Wasser trinken ist gesund – daran zweifelt niemand. Doch sobald Kohlensäure ins Spiel kommt, kursieren zahlreiche Halbwahrheiten und Irrtümer. Thomas Dietrich, Marketing & Online Sales Executive beim Wassersprudler-Spezialisten SodaTASTE aus Tambach-Dietharz, nimmt fünf weit verbreitete Mythen unter die Lupe.
Mythos 1: Sprudelwasser hilft beim Abnehmen
Sprudelwasser enthält keine Kalorien und wirkt sich damit nicht direkt auf das Körpergewicht aus. Einige Studien deuten darauf hin, dass Kohlensäure das Sättigungsgefühl stärken und Heißhungerattacken entgegenwirken kann. Als alleiniges Mittel zur Gewichtsreduktion taugt es jedoch nicht – es kann lediglich eine sinnvolle Ergänzung zu ausgewogener Ernährung und Bewegung sein.

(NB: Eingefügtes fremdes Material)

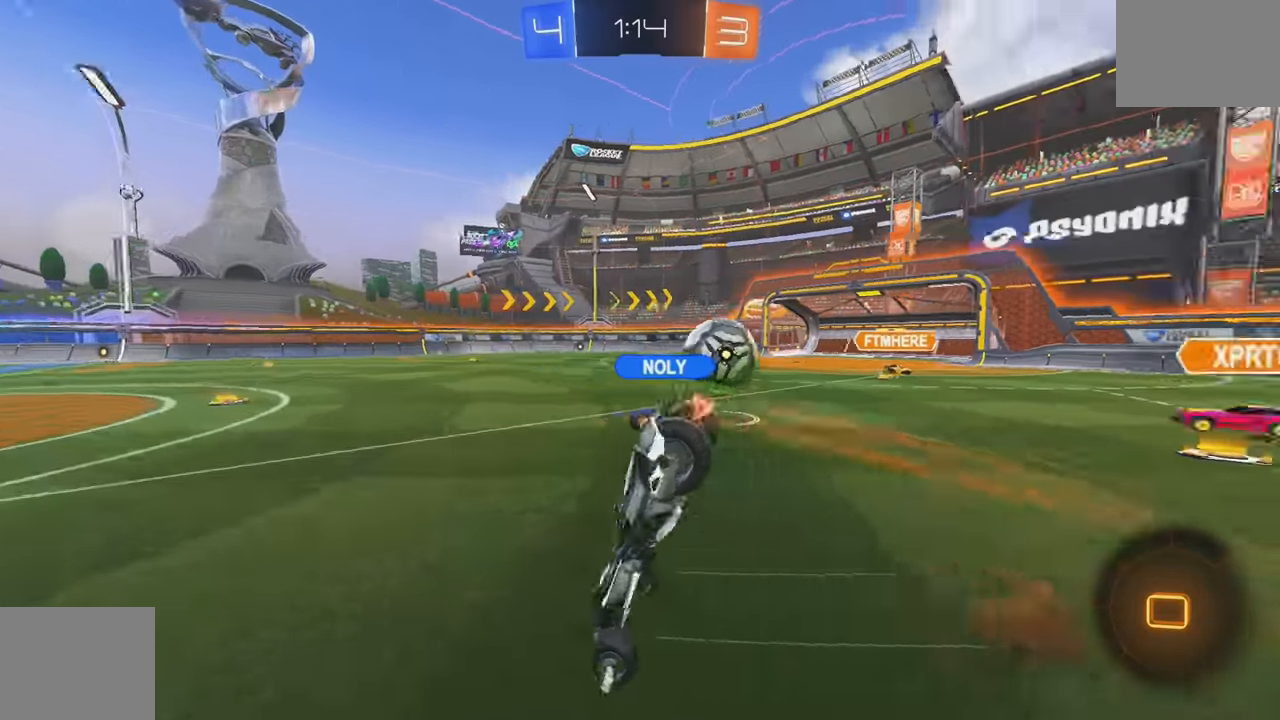
{"dt_ms": 500, "buttons": ["R2"], "left_stick": "center", "events": [[33, "R2", "up"], [233, "L2", "down"], [266, "R2", "down"], [366, "L2", "up"]]}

Mythos 2: Sprudelwasser schadet den Zähnen
Dieser Irrtum hält sich hartnäckig, ist aber für reines Sprudelwasser widerlegt. Der pH-Wert von kohlensäurehaltigem Wasser ist zu gering, um den Zahnschmelz ernsthaft anzugreifen. Anders verhält es sich bei gesüßten Softdrinks oder Zero-Alternativen: Zucker, Süßstoffe und ein erhöhter Säureanteil erhöhen dort das Kariesrisiko deutlich. Wer auf Geschmack nicht verzichten möchte, kann auf zuckerfreie und süßstofffreie Aromazylinder zurückgreifen – wie sie SodaTASTE mit Sorten wie Apfel oder Zitrone anbietet.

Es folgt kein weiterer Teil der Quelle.